La légende des yeux de lune
Sguardo di Luna est né et a grandi dans le village où tout tourne autour du pouvoir détenu principalement par des hommes adultes et où les différences de classe sociale font la grande différence.
Le père est revenu invalide de la Première Guerre mondiale et est donc devenu un mineur bon marché, tandis que la mère, en revanche, a vécu perpétuellement dans la corvée typique de devoir gérer peu d'argent avec les nombreux enfants qui venaient au monde
La petite fille vivait là où les lumières des étoiles se mêlaient à celles des cheminées et des lampes à carbure. Tout autour, les adultes naviguaient entre le poids des affaires de la maison, l'obscurité des tunnels et les vagues d'une mer faite de vin rouge, qui diffusait des fumées capables de confondre les douloureuses morsures de la vie avec les caresses du vent tiède qui souffle parfois sur le plateau.
Entre ces habitations aux toits de bois et de roseaux, aux murs de terre et de pierre, tout coulait comme un ruisseau, tantôt gonflé et rapide, tantôt sec et lent, jusqu'à ce que ses yeux rencontrent ceux d'un jeune homme qui venait d'arriver, et que s'allume ainsi le sentiment, leur seul capital.

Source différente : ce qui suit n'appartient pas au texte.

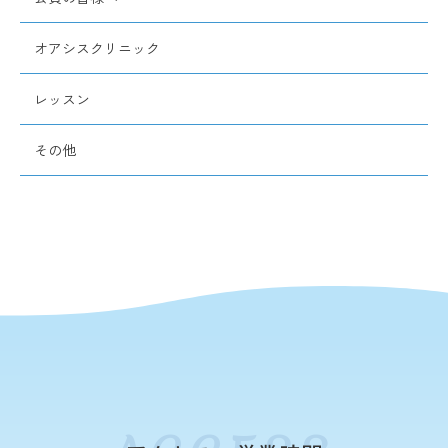
オアシスクリニック
レッスン
その他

Il l'appelait Yeux de Lune, tant elle était belle et douce, la seule à avoir des yeux capables de pénétrer son âme. Ils se sont rencontrés lors d'une fête organisée sur la petite place près de la petite église, une fête organisée en l'honneur du Saint, l'un des rares Justes à remarquer les mineurs. Ce soir-là, un beau jeu est né, fait de regards, discrets, longs, intenses car cachés, mais suffisants pour se promettre l'amour, celui que l'on se jure un jour et pour toujours. Et puis ils ont dansé en cercle et longtemps, devant le feu qui brûlait de bois et de passion, comme si rien ni personne n'existait autour d'eux.
Il venait d'on ne sait où, lui aussi mineur, lui aussi bon marché parce qu'il était encore adolescent, avec le courage de quelqu'un qui travaille dans l'obscurité et dont les muscles miniers n'ont pas encore poussé.
Mais il s'agissait tout de même d'une époque où, surtout les jeunes femmes, ne possédaient pas le droit de décider librement, on ne pouvait pas choisir librement, même pas son partenaire de vie, surtout s'il était pris en charge par ceux qui détenaient le pouvoir dans la communauté. Dans ce cas, et comme dans le cas présent, on était simplement considéré comme la propriété du plus fort, qui se considérait comme libre de la saisir et de l'enlever à volonté.
C'est ainsi que les choses se passèrent. Sa beauté était telle que l'un des fils du roi de ce petit empire la remarqua et décida de l'enlever. S'il n'y parvenait pas, il était trop facile d'imaginer le déshonneur qu'il subirait et que, pour cette raison, il pourrait se venger en remplissant sa vie d'obstacles et de problèmes, y compris en frappant ses proches.
Consciente qu'elle ne peut échapper à un destin désormais scellé, elle prend la décision de disparaître sans laisser de traces.
Le véritable amour l'a emporté et, en disparaissant, elle s'est sacrifiée pour sauver l'existence de ses proches, de ceux qui lui tenaient le plus à cœur.
Personne ne connaissait sa destination ou sa fin, elle disparaissait simplement dans l'air. On raconte que pendant longtemps, un jeune homme allumait la nuit une bougie à la fenêtre, comme pour montrer que le souvenir était toujours illuminé, tout comme on dit qu'il arrive parfois de la voir, la nuit, danser dans les rues étroites du village, en particulier près des deux majestueux arbres centenaires qui se dressent encore entre ces maisons.
Elle se déplace sinueusement, là où tout est encore magique, comme les histoires qui planent et perdurent sur ces toits, y compris la sienne, celle de Sguardo di Luna (Les yeux de la lune), car alors aucune aussi belle n'est née.